- Assignment:
Without any pictures, restate the full set of records below exactly.
*** Begin section ***
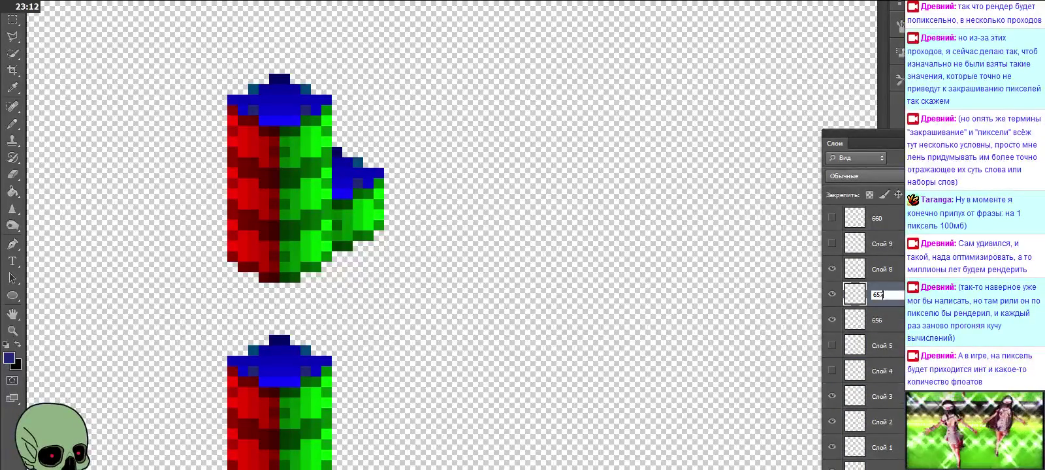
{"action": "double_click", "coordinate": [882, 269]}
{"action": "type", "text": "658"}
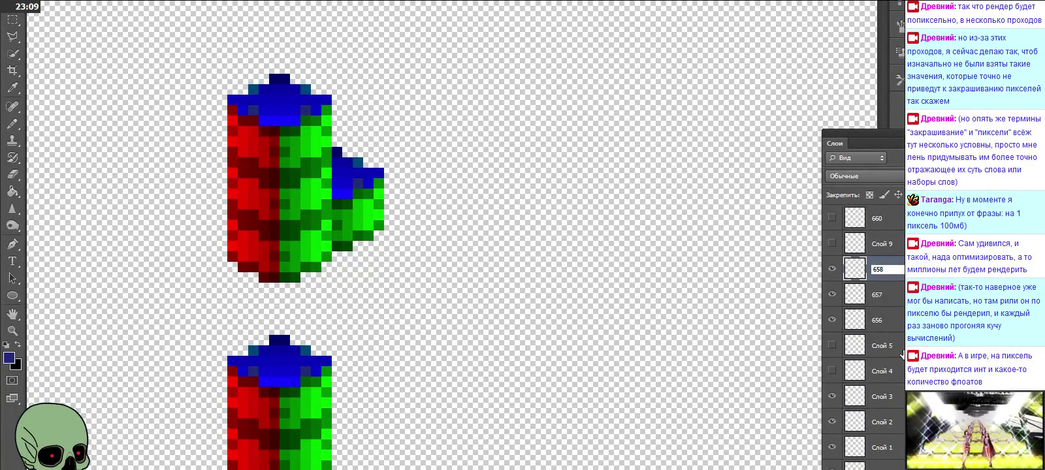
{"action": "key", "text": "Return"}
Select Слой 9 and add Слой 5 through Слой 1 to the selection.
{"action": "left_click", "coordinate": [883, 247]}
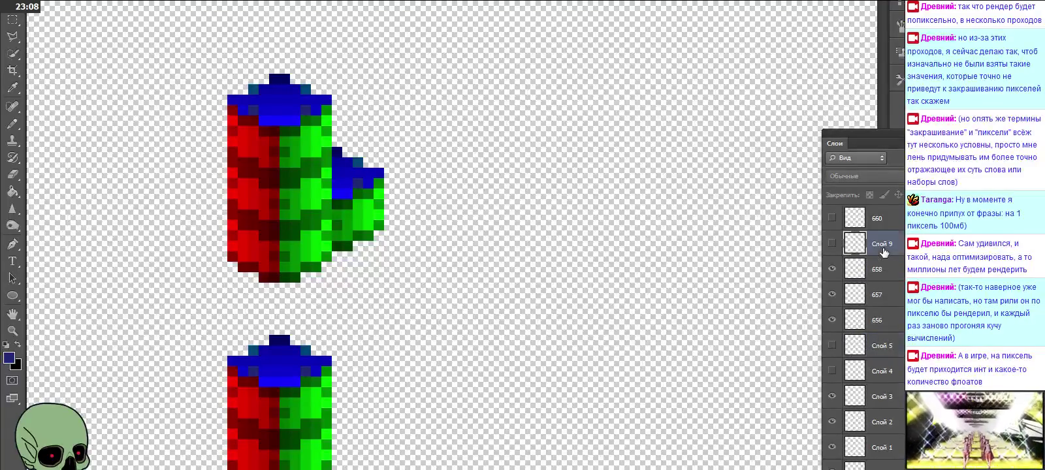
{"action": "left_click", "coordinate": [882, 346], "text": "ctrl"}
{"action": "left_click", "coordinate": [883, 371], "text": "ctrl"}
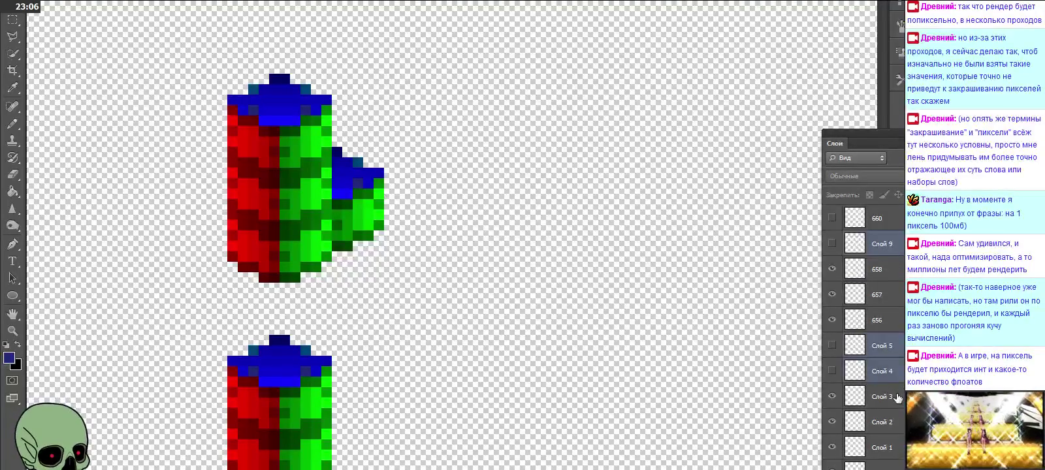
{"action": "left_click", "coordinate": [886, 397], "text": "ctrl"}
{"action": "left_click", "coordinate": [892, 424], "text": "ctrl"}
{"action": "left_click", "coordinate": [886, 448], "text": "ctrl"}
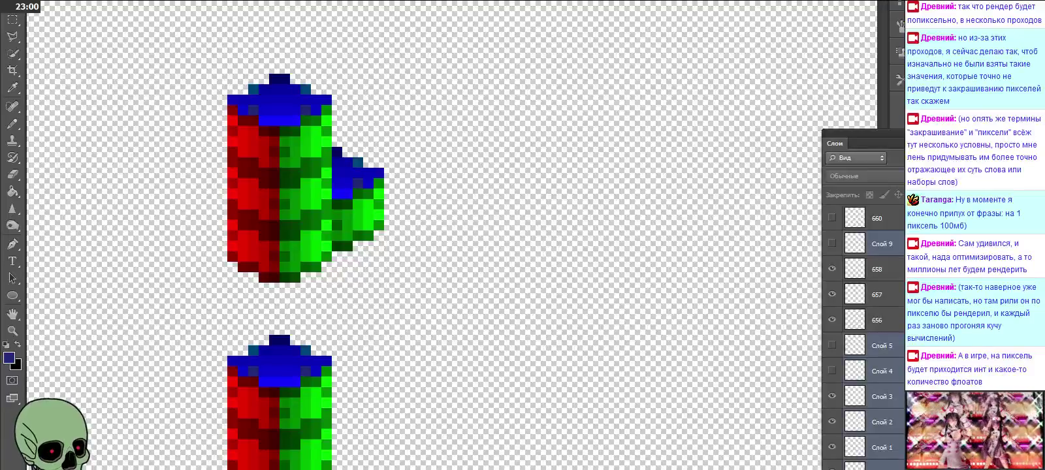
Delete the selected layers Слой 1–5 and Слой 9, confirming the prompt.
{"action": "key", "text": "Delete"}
*** End section ***
- Exercise solution:
{"action": "double_click", "coordinate": [882, 269]}
{"action": "type", "text": "658"}
{"action": "key", "text": "Return"}
Select Слой 9 and add Слой 5 through Слой 1 to the selection.
{"action": "left_click", "coordinate": [883, 247]}
{"action": "left_click", "coordinate": [882, 346], "text": "ctrl"}
{"action": "left_click", "coordinate": [883, 371], "text": "ctrl"}
{"action": "left_click", "coordinate": [886, 397], "text": "ctrl"}
{"action": "left_click", "coordinate": [892, 424], "text": "ctrl"}
{"action": "left_click", "coordinate": [886, 448], "text": "ctrl"}
Delete the selected layers Слой 1–5 and Слой 9, confirming the prompt.
{"action": "key", "text": "Delete"}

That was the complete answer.